Extract provided below:
We previously demonstrated that peptides attached to the polymer backbone through a linker susceptible to catD protease result in more effective antigen presentation and T cell activation.50 We hypothesized that a polymer with the protease-sensitive linker would elicit superior IgG responses than those with linkers that lack specific cleavage sites. We compared 300mer polymers bearing equivalent substitution levels of DNP and Ova323 but varying in whether the peptide was attached through a catD-sensitive or catD-resistant linker (Figure 2B). DNP/Ova323 polymer with the protease-sensitive linker yielded higher levels of anti-DNP IgG (Figure 3B, Figure S1B). Given that treatment of B cells with the cleavage-sensitive polymer results in more T cell activation,50 the elevated response in vivo is likely due to better recruitment of T cell help.
End of Extract provided.
Material supplied below:
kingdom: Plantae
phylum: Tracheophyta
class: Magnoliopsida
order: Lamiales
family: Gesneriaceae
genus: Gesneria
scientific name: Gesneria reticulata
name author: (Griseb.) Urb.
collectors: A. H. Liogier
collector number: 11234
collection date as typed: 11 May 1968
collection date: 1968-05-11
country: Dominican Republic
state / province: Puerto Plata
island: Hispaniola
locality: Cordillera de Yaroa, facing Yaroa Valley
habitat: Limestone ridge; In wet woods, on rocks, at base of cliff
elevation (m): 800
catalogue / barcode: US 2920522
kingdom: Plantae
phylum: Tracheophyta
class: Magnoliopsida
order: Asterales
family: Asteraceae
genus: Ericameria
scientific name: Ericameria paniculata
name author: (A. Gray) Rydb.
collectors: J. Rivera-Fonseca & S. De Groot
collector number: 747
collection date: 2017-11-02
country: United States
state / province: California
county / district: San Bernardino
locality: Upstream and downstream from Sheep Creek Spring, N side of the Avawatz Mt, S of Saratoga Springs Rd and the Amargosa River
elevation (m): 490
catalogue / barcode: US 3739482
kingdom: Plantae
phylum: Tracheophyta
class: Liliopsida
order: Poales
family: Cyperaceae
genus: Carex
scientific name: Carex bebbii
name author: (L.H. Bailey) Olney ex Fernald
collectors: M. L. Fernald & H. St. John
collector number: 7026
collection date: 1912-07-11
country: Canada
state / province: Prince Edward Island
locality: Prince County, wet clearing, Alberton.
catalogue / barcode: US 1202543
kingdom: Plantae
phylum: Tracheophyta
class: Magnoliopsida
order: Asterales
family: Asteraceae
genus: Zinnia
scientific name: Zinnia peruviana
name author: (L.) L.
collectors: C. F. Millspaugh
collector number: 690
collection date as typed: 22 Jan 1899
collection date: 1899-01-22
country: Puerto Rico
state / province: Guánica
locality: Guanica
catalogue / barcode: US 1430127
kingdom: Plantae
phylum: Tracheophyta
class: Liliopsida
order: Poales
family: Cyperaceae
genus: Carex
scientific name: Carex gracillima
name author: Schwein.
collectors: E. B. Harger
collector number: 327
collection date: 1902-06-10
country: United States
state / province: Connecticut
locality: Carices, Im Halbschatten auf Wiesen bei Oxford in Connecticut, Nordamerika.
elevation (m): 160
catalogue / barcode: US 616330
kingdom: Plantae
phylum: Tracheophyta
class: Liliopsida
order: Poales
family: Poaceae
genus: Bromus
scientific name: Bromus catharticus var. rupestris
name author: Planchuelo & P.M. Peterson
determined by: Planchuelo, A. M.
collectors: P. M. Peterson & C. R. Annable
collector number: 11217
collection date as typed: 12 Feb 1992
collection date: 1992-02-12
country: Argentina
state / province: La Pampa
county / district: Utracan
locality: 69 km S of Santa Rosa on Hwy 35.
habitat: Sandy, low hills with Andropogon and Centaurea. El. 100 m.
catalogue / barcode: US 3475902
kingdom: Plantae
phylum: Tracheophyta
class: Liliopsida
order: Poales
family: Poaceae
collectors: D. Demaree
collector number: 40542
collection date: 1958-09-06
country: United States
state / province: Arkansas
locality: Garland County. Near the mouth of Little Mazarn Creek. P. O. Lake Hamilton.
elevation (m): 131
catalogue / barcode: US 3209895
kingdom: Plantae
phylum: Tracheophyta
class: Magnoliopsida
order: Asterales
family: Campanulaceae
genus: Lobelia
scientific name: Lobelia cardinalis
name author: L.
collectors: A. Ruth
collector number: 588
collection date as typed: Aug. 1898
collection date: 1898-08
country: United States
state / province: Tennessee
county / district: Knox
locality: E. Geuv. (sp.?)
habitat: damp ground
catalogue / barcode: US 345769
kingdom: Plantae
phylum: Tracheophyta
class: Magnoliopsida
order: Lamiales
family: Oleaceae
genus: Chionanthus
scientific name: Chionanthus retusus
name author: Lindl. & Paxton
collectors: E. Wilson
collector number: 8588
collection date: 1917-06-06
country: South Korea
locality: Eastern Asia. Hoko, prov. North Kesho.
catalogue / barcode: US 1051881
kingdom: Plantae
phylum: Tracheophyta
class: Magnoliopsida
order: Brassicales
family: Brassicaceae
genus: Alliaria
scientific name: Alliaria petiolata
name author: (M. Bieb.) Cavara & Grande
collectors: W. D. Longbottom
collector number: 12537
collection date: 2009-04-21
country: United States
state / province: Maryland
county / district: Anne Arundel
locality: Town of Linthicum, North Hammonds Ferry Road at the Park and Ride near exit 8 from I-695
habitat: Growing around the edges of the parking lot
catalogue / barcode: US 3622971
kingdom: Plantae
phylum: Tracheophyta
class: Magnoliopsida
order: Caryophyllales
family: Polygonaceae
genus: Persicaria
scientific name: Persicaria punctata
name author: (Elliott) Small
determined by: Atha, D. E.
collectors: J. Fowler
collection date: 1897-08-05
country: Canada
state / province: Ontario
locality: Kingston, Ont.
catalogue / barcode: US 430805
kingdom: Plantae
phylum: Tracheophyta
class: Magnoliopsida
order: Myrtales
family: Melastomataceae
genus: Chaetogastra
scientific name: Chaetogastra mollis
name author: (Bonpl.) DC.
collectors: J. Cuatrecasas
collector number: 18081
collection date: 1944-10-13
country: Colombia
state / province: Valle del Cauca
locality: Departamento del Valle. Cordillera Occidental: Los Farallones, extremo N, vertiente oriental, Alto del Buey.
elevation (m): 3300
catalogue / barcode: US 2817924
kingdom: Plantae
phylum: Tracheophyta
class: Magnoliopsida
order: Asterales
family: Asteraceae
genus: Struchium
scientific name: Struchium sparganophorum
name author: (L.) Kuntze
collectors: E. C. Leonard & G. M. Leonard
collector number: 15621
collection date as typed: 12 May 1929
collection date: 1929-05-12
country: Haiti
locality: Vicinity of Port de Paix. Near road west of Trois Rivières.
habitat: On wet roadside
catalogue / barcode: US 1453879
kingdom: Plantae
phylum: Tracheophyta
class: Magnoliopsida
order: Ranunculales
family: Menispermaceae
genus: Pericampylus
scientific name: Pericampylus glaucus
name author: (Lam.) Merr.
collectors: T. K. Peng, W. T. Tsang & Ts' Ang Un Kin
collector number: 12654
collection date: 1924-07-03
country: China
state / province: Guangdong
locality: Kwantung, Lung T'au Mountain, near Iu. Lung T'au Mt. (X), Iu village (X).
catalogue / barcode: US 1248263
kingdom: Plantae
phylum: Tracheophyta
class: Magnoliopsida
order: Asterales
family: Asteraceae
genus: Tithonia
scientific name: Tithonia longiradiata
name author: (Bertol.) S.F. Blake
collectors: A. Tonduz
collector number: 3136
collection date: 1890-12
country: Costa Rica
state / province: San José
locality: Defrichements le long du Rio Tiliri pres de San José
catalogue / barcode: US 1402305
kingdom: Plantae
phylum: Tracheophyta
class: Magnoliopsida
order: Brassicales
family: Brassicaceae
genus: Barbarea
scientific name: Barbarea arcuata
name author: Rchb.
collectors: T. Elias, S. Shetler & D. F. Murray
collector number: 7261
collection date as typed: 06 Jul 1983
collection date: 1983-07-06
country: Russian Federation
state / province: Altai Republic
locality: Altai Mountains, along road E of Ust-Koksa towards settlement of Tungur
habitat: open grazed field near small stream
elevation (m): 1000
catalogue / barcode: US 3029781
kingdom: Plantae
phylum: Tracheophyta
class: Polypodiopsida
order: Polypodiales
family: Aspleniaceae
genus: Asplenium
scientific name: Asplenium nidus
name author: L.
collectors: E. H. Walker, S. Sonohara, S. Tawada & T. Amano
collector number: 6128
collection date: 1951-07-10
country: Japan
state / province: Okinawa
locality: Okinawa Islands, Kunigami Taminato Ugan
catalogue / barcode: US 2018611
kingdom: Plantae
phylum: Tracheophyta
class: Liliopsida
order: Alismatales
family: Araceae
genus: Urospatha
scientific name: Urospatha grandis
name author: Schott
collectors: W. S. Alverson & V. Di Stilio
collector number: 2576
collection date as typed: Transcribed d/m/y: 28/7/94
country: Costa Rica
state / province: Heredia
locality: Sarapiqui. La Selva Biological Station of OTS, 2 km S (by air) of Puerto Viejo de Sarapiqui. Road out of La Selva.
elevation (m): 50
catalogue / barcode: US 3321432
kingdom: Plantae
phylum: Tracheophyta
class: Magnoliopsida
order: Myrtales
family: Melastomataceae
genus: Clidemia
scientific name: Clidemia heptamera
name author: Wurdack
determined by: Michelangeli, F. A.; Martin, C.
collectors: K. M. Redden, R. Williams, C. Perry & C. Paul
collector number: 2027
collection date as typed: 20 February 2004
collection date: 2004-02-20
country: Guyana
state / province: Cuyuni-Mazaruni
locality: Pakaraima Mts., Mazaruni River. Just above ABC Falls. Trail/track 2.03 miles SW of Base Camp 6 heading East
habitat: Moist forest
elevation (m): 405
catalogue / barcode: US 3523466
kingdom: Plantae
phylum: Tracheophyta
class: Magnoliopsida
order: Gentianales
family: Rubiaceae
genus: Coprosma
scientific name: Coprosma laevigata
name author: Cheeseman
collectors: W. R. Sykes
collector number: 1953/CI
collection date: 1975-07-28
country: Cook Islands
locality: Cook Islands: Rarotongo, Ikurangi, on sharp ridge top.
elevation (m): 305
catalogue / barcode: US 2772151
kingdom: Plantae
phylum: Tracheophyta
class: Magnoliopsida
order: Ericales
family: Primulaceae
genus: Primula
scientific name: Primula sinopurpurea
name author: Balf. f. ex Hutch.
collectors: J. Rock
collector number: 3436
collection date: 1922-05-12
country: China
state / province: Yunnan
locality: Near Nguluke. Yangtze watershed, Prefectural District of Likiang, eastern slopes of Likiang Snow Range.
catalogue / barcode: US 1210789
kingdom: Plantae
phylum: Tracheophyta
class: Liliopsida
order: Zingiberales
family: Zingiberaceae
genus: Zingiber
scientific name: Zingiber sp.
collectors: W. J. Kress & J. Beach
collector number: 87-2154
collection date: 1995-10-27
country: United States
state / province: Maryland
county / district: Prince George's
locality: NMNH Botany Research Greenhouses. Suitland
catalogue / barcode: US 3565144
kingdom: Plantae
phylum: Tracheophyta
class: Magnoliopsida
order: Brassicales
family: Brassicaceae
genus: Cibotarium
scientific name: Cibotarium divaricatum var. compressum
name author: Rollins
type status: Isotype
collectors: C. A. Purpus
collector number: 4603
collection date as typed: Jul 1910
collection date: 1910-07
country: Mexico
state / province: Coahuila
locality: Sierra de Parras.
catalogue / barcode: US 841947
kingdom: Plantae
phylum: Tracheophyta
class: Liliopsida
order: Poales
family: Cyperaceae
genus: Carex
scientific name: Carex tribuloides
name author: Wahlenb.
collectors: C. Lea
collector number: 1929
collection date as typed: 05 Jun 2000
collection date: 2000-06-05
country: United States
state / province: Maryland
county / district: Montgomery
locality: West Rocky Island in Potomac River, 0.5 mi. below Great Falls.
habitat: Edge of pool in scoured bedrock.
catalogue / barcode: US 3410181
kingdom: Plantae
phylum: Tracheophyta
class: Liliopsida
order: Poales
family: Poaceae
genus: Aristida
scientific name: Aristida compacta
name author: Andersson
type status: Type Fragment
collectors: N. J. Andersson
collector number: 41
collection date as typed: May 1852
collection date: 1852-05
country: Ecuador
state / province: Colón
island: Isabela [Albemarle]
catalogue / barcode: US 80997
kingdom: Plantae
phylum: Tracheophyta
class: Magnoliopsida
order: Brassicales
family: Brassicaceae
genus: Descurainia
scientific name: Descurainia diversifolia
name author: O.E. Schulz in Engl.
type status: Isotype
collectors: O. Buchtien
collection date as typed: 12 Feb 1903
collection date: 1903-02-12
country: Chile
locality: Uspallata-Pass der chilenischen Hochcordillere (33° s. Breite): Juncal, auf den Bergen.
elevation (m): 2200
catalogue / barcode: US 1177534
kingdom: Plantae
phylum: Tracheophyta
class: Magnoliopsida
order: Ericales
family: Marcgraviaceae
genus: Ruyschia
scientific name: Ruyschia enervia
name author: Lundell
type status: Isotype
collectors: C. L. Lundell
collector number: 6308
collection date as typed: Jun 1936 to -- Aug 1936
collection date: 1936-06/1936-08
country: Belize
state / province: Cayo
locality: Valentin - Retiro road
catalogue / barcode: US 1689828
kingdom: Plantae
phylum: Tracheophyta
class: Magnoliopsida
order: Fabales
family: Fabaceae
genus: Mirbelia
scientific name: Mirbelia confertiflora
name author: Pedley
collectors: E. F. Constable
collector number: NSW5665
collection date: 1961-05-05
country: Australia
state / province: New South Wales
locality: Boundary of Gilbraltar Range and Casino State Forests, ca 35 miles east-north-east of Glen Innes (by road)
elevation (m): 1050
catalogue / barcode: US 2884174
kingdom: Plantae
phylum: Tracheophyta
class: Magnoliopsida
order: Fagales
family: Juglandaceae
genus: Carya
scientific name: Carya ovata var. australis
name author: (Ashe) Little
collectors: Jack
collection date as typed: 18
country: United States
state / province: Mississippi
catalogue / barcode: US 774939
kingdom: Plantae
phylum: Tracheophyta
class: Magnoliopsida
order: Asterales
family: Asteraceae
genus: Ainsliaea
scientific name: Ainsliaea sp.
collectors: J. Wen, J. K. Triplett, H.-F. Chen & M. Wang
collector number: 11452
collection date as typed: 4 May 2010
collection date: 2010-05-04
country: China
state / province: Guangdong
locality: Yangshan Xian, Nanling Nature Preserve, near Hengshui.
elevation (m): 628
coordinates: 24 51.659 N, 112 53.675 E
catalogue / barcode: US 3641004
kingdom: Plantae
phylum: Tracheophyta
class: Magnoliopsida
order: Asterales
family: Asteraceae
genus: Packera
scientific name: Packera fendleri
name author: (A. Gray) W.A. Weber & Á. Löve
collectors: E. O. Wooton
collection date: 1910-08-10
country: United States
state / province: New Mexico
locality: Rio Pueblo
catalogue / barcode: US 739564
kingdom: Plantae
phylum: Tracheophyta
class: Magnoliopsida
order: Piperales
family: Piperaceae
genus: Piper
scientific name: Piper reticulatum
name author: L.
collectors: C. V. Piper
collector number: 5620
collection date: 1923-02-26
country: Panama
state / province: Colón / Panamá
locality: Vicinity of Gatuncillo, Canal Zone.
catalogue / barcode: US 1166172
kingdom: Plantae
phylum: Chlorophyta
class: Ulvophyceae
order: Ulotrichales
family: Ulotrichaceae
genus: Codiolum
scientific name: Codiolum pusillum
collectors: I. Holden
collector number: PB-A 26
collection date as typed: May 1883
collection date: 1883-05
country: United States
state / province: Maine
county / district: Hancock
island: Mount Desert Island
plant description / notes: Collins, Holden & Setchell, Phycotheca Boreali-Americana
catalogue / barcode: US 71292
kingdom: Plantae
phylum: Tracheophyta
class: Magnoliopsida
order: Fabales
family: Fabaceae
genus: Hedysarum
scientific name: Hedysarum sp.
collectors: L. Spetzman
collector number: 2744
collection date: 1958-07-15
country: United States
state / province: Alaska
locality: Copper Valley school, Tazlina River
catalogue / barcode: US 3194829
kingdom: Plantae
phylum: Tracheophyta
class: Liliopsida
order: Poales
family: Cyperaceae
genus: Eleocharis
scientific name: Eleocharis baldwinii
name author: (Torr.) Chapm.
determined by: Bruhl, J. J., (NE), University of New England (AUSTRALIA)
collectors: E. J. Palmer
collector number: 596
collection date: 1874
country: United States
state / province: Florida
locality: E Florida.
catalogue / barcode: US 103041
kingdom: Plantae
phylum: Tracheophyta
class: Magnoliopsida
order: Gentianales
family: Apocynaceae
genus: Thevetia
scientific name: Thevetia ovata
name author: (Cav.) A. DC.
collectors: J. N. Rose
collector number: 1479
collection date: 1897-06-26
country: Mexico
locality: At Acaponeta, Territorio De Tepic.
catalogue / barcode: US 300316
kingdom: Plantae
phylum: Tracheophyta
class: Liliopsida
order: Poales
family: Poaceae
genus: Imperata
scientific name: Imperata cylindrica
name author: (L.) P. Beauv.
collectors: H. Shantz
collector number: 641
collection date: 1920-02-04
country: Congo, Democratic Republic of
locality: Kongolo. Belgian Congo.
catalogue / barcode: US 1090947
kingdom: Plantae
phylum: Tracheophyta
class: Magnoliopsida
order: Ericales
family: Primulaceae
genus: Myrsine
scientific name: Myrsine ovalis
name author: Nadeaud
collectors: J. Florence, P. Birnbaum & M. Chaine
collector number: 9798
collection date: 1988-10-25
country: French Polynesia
End of Material supplied.
Tasks for this exercise -
**a)** Retype the passage on catD-sensitive linkers word for word, starting at "We previously demonstrated" and ending at "T cell help.".
**b)** Which figure panels does the passage on catD-sensitive linkers cite? List every one.
**c)** Can you carry on the passage on catD-sensitive linkers from where it stops?
None of the items are needed for this work.

Answer list -
**a)**
We previously demonstrated that peptides attached to the polymer backbone through a linker susceptible to catD protease result in more effective antigen presentation and T cell activation.50 We hypothesized that a polymer with the protease-sensitive linker would elicit superior IgG responses than those with linkers that lack specific cleavage sites. We compared 300mer polymers bearing equivalent substitution levels of DNP and Ova323 but varying in whether the peptide was attached through a catD-sensitive or catD-resistant linker (Figure 2B). DNP/Ova323 polymer with the protease-sensitive linker yielded higher levels of anti-DNP IgG (Figure 3B, Figure S1B). Given that treatment of B cells with the cleavage-sensitive polymer results in more T cell activation,50 the elevated response in vivo is likely due to better recruitment of T cell help.

**b)**
Figure 2B
Figure 3B
Figure S1B

**c)**
Higher valency results in greater IgG responses

We varied polymer length and found that the longer polymers (e.g., 30mers versus 300mers) cluster the BCR more effectively.35 Longer polymers promote enhanced signaling35 and uptake of antigen50 by B cells. Because they induce stronger B cell activation, long polymers should afford a more robust IgG response than short polymers. We tested this hypothesis by immunizing mice with DNP/Ova323 polymers of different length. (Figure 2B). Mice were vaccinated with 0.2 nmol of polymer on day 0 and 34, and serum anti-DNP IgG titers were determined. Titers were significantly higher for the long polymer 3 on each day tested (Figure 4A). Additionally, we investigated the biodistribution and toxicity profiles for long and short polymer scaffolds (Fig. S2-3). Both 30mer and 300mer polymers were cleared through the liver, and no visible toxicity was detected. We anticipate the titer difference between lengths is due to the potency with which high valency polymer can stimulate B cell activation. Still, the longer polymer delivers larger doses of the B cell epitope DNP because it has more copies.

Figure 4.

Figure 4.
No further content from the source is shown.